In order for this to work, we need to use the AddMaps() method in the mapper configuration which takes the assembly of the source and destination types as parameter:

var mapper = new MapperConfiguration(cfg => cfg.AddMaps(typeof(User).Assembly)).CreateMapper();

When we perform the mapping, the end result will be the same as the fluent configuration.

Attribute Mapping With Mapster

In Mapster, we can use attributes like AdaptTo, AdaptFrom, AdaptTwoWays, AdaptMember and more to do the mapping for us.

public class User
{
    public DateTime CreatedAt { get; set; }
}

public class UserDto
{
    [AdaptMember("CreatedAt")]
    public string CreatedDate { get; set; } = null!;
}

In this case, we used the AdaptMember attribute to specify the source type’s property.

Dependency Injection

Both libraries provide support for dependency injection.

Dependency Injection With AutoMapper

In AutoMapper, we need to install another NuGet package AutoMapper.Extensions.Microsoft.DependencyInjection.

And then we can simply call the AddAutoMapper() method on the IServiceCollection object:

services.AddAutoMapper(typeof(Profile1), typeof(Profile2) /*, ...*/);

We need to pass the assemblies as parameters to identify the AutoMapper profiles.

Dependency Injection With Mapster

Similarly, in Mapster as well, we need to install another NuGet package Mapster.DependencyInjection.

And then we need to register TypeAdapterConfig object as a singleton and register ServiceMapper class for IMapper interface with any lifetime:

services.AddSingleton(TypeAdapterConfig.GlobalSettings);
services.AddScoped<IMapper, ServiceMapper>();

In both the libraries, we can use the IMapper interface in the constructor to use the mapper object:

public class SampleService {
    private readonly IMapper _mapper;

    public SampleService(IMapper mapper) {
        _mapper = mapper;
    }
}

Performance Benchmark of AutoMapper and Mapster

In order to do the performance benchmark, let’s use the BenchmarkDotNet library available in .NET.

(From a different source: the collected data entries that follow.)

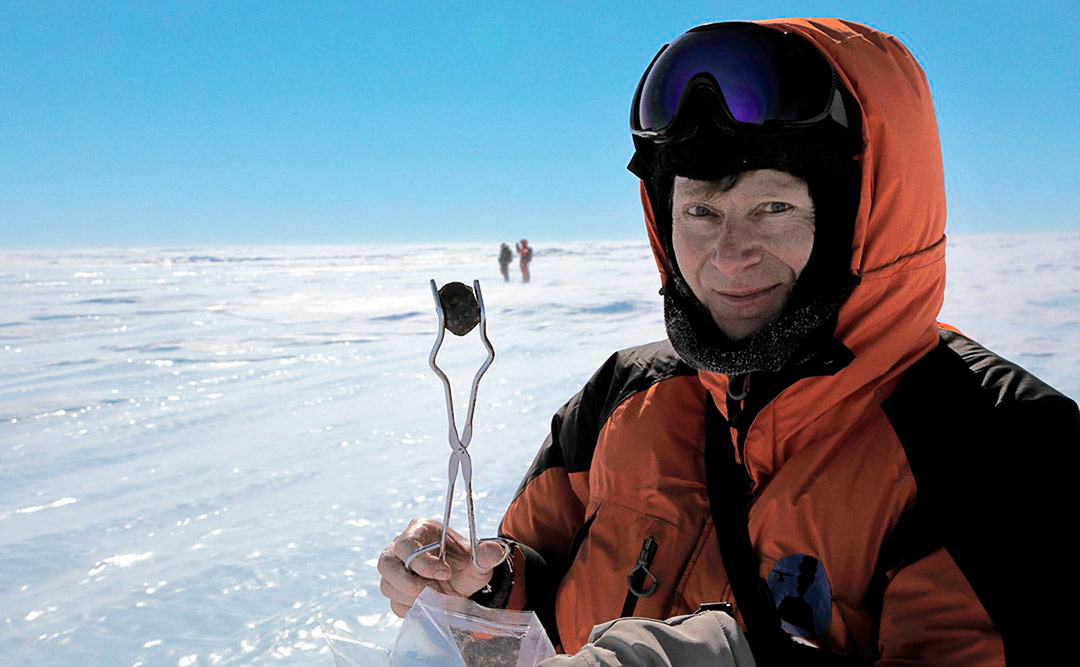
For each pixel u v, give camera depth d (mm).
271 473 3953
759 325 823
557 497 1198
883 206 795
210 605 2498
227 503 3504
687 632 627
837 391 830
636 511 997
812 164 770
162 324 11836
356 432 4797
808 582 830
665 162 828
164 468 4098
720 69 757
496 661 692
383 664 711
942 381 829
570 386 6082
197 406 5719
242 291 20578
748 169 774
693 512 951
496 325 10578
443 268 39875
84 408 5676
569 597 1010
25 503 3561
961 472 766
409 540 900
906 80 822
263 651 2209
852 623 820
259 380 6832
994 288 12883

Before we go ahead with the tests, let’s look at our benchmark setup:

[Benchmark(Description = "AutoMapper_SimpleMapping")]
public void AutoMapperSimpleObjectMapping()
{
    for (var i = 0; i < _size; i++)
    {
        AutoMapperSimpleTypeMapping.Map(_simpleObjectSource[i]);
    }
}

The AutoMapperSimpleObjectMapping() method will perform the object mapping for N number of items based on the _size field. In this case, the method will do the mapping using AutoMapper for a simple mapping scenario.

Let’s find out what does the AutoMapperSimpleTypeMapping.Map() method does:

public class AutoMapperSimpleTypeMapping
{
    public static IMapper Mapper = new MapperConfiguration(cfg => cfg.CreateMap<User, UserDto>()).CreateMapper();

    public static UserDto Map(User source)
    {
        var destination = Mapper.Map<UserDto>(source);

        return destination;
    }
}

The Map() method in AutoMapperSimpleTypeMapping class will do the actual object-object mapping. It takes the source object as a parameter and returns the destination object after performing the object mapping. We also created the IMapper instance required for this particular mapping scenario.

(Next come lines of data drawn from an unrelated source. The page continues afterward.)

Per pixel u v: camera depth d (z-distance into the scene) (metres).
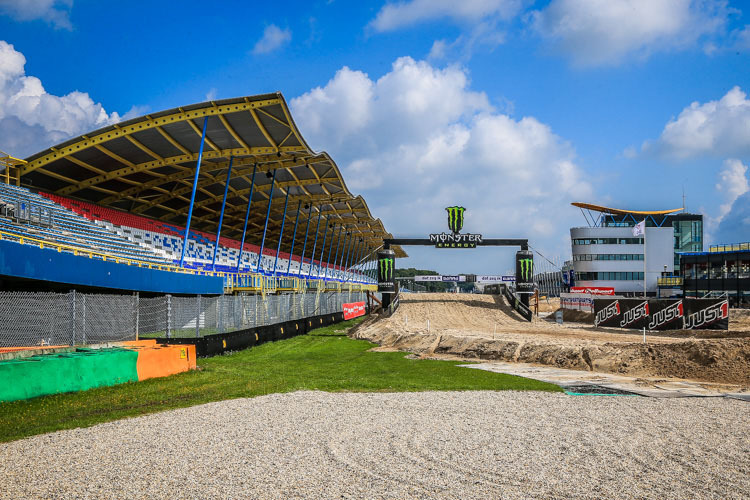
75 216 32.78
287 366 21.17
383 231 80.56
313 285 53.03
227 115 27.59
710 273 66.88
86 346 17.52
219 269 44.94
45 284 21.59
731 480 7.67
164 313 24.27
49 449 8.84
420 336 30.92
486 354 25.27
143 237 39.28
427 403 13.33
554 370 20.52
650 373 19.00
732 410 12.74
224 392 14.43
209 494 6.94
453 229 52.19
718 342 19.75
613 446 9.39
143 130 27.72
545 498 6.94
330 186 46.41
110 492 6.96
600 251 83.50
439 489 7.21
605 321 40.72
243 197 46.38
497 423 11.12
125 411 11.84
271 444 9.30
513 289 59.50
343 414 11.88
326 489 7.16
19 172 29.77
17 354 14.01
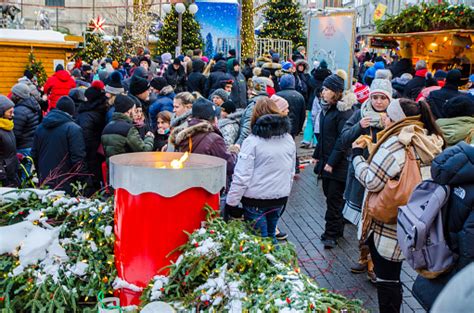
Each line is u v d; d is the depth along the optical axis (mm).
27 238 3320
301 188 9219
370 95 5211
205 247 2959
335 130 6293
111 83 6980
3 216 3572
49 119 5922
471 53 13000
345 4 51125
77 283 3303
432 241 3229
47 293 3158
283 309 2586
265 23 28422
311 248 6270
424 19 12461
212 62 14391
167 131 7055
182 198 3041
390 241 3854
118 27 41125
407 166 3686
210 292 2850
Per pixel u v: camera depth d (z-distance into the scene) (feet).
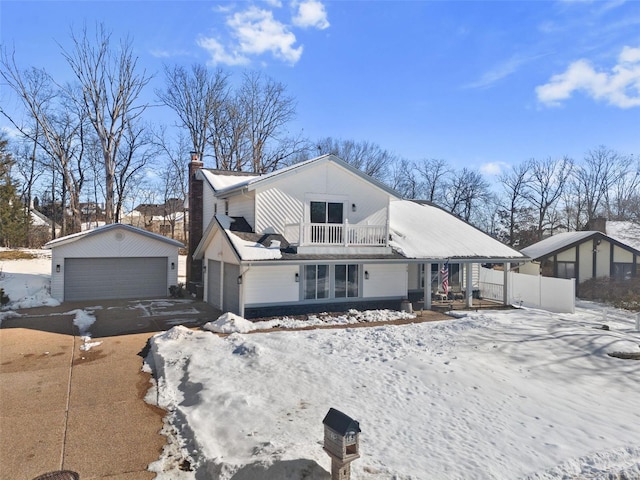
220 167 141.49
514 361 35.45
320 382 29.14
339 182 61.52
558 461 19.56
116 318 52.31
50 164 133.80
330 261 54.60
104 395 28.37
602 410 26.30
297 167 57.67
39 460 20.13
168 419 24.97
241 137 143.33
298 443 20.08
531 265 104.06
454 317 56.59
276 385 28.60
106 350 38.52
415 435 21.76
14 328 45.88
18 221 116.06
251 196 57.93
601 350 38.96
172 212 204.03
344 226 57.93
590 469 19.21
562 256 97.86
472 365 33.42
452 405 25.82
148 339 42.45
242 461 18.53
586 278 95.40
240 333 44.70
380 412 24.61
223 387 27.86
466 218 188.03
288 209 58.23
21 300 60.70
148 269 73.00
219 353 35.12
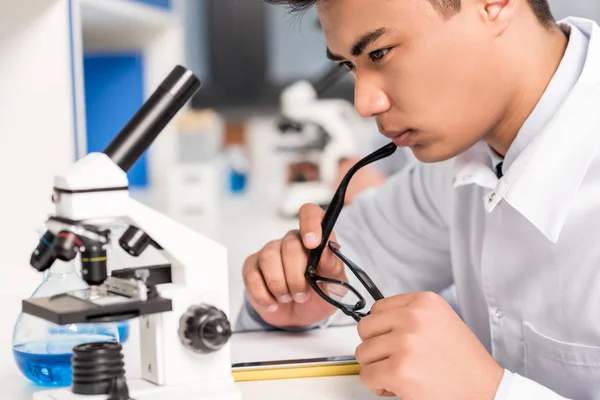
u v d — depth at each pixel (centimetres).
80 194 78
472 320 135
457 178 116
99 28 278
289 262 115
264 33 404
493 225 116
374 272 146
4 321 131
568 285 107
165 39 304
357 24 96
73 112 160
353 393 94
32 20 154
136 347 112
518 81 107
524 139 110
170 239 87
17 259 157
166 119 87
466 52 99
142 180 342
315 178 304
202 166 311
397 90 100
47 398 84
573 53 110
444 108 101
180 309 87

Similarly, we’ve created the classes and methods for each scenario for both AutoMapper and Mapster.

Let’s look at how we generate the object source:

public class SimpleTypeMappingDataGenerator
{
    public static List<User> GetSources(int count = 1000)
    {
        var faker = new Faker<User>()
            .Rules((f, o) =>
            {
                o.Id = f.Random.Number();
                o.Name = f.Name.FullName();
                o.Email = f.Person.Email;
                o.IsActive = f.Random.Bool();
                o.CreatedAt = DateTime.Now;
            });
        return faker.Generate(count);
    }
}

The GetSources() method will produce the required number of source objects for the mapping. As the source object will differ for each scenario, we’ve created similar data generator classes for each scenario.

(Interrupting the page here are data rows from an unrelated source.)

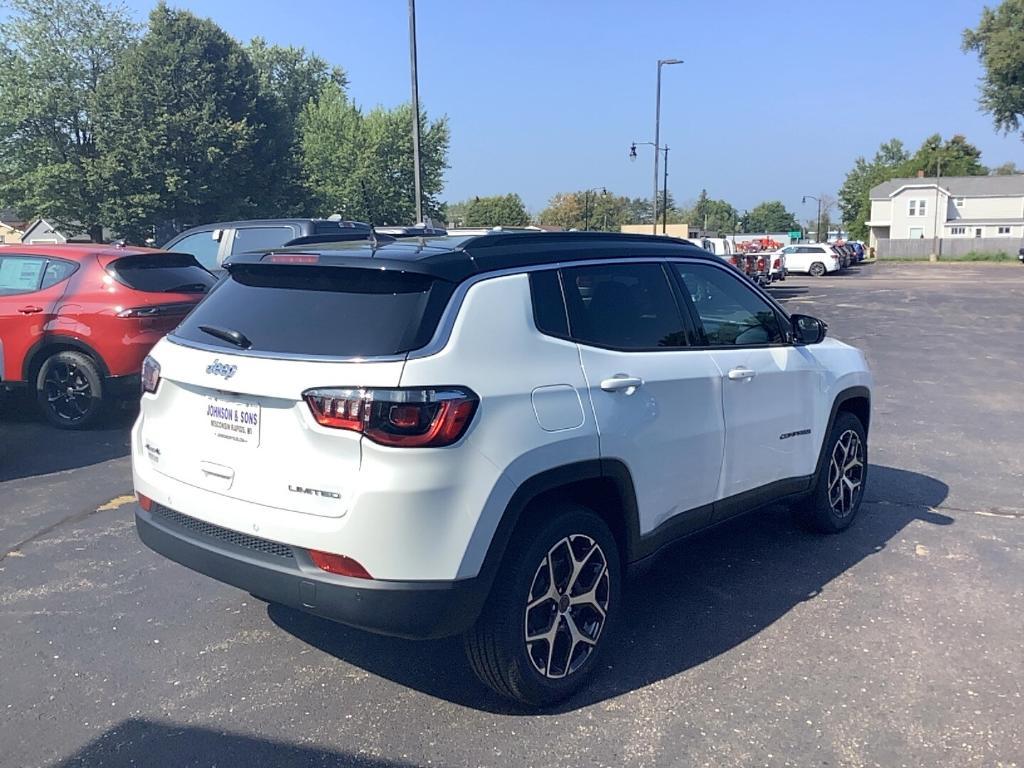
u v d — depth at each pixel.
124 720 3.41
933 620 4.37
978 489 6.74
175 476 3.62
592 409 3.55
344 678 3.76
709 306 4.52
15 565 4.98
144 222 36.62
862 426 5.80
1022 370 12.90
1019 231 84.50
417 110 19.16
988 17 50.59
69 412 8.32
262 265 3.64
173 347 3.72
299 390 3.13
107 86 37.00
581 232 4.10
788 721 3.44
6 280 8.50
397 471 3.00
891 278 43.12
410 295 3.25
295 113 61.38
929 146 112.19
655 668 3.86
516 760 3.16
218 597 4.58
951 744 3.29
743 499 4.60
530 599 3.37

We generate the source objects before performing the actual benchmark:

[GlobalSetup(Targets = new[] { nameof(AutoMapperSimpleObject), nameof(MapsterSimpleObject) })]
public void SetupDataSourceForSimpleTypeMapping()
{
    _simpleObjectSource = SimpleTypeMappingDataGenerator.GetSources(_size).ToArray();
}

Finally, let’s set the _size field’s value to 1,000 and then run the benchmark:

|                           Method |      Mean |    Error |    StdDev |    Median | Allocated |
|--------------------------------- |----------:|---------:|----------:|----------:|----------:|
|         AutoMapper_SimpleMapping | 327.11 us | 5.718 us |  7.826 us | 326.73 us |    109 KB |
|            Mapster_SimpleMapping | 250.13 us | 4.795 us |  4.924 us | 250.81 us |    109 KB |
|    AutoMapper_ListOrArrayMapping | 245.02 us | 4.628 us |  6.018 us | 245.66 us |    133 KB |
|       Mapster_ListOrArrayMapping | 234.22 us | 4.441 us | 10.204 us | 237.02 us |    125 KB |
|         AutoMapper_NestedMapping | 149.77 us | 5.923 us | 16.510 us | 141.89 us |    117 KB |
|            Mapster_NestedMapping |  68.51 us | 1.096 us |  1.500 us |  68.22 us |    117 KB |
|      AutoMapper_FlattenedMapping | 162.06 us | 2.773 us |  2.316 us | 161.89 us |    137 KB |
|         Mapster_FlattenedMapping |  86.60 us | 1.700 us |  1.590 us |  86.26 us |    137 KB |
| AutoMapper_CustomPropertyMapping | 226.93 us | 8.919 us | 26.299 us | 222.56 us |     90 KB |
|    Mapster_CustomPropertyMapping |  49.07 us | 2.350 us |  6.928 us |  49.17 us |     39 KB |
|        AutoMapper_ReverseMapping | 150.28 us | 3.718 us | 10.726 us | 145.84 us |    117 KB |
|           Mapster_ReverseMapping |  55.12 us | 2.155 us |  6.286 us |  53.76 us |     55 KB |
|      AutoMapper_AttributeMapping | 351.38 us | 6.153 us |  5.755 us | 348.70 us |    117 KB |
|         Mapster_AttributeMapping | 274.45 us | 5.443 us |  6.883 us | 271.15 us |    117 KB |

From the result, we can see that Mapster is almost 1-4 times faster than AutoMapper. In a few cases, the memory footprint is almost the same for both AutoMapper and Mapster. But, Mapster breaks the tie by performing faster in those cases.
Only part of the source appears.